Di atas mimbar, di Kuil Jupiter di luar kota Roma, dengan suara bernada muram Cicero mengatakan, ”Ada banyak luka yang tersembunyi di republik ini.”
Ia berhenti sesaat, memandang wajah-wajah para senator berjubah putih di dalam ruangan sidang itu. Ada di antara mereka yang dikenal sebagai pejuang kaum populis, antara lain adalah Gaius Julius Caesar dan Marcus Licinius Crassus. Para anggota Fraksi Patricius (Bangsawan), antara lain Catulus, Isauricus, dan Hortensiu. Lalu, Servilius Rullus yang mengajukan RUU Agraria, soal pembagian tanah bagi rakyat, yang didukung oleh Caesar, tetapi ditolak Cicero.

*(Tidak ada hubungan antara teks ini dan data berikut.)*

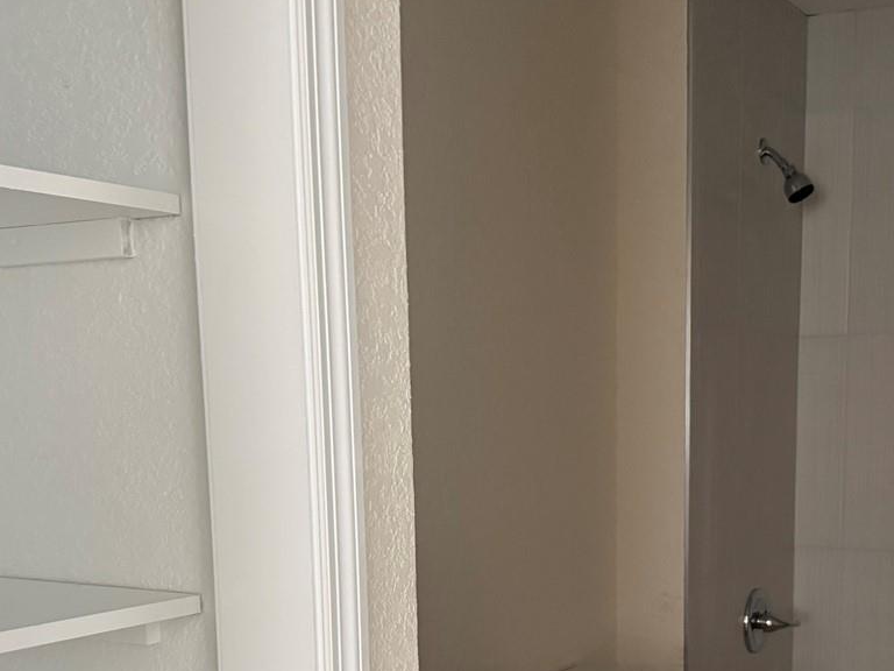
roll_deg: +0.7
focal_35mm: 50
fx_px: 1291
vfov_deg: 28.1
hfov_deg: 38.0
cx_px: 559
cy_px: 594
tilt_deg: -7.6
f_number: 1.78
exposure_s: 1/60
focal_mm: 6.76
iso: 500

Dilihat juga sekilas Lucius Sergius Catilina. Lalu, Cicero melanjutkan pidatonya: ”Saat ini sedang dibentuk banyak muslihat busuk oleh warga yang jahat.Namun, tidak ada bahaya dari luar. Tiada ada raja, tak ada pihak, tidak ada bangsa yang perlu ditakuti. Kejahatan itu sepenuhnya berada di dalam gerbang kita. Kejahatan itu internal dan domestik.”Sambil melempar pandangan ke seluruh ruangan tempat para senator berada, Cicero melanjutkan pidatonya. ”Setiap orang di antara kita wajib memperbaiki keadaan ini dengan sekuat tenaga. Jika kalian berjanji kepadaku akan menegakkan martabat bangsa dengan gigih, aku tentu akan mewujudkan hasrat terdalam republik ini—bahwa kewenangan senat ini, yang ada sejak masa leluhur kita, kini dapat dikembalikan kepada negara, setelah lama hilang,” katanya mengakhiri pidatonya lalu duduk di kursi khusus.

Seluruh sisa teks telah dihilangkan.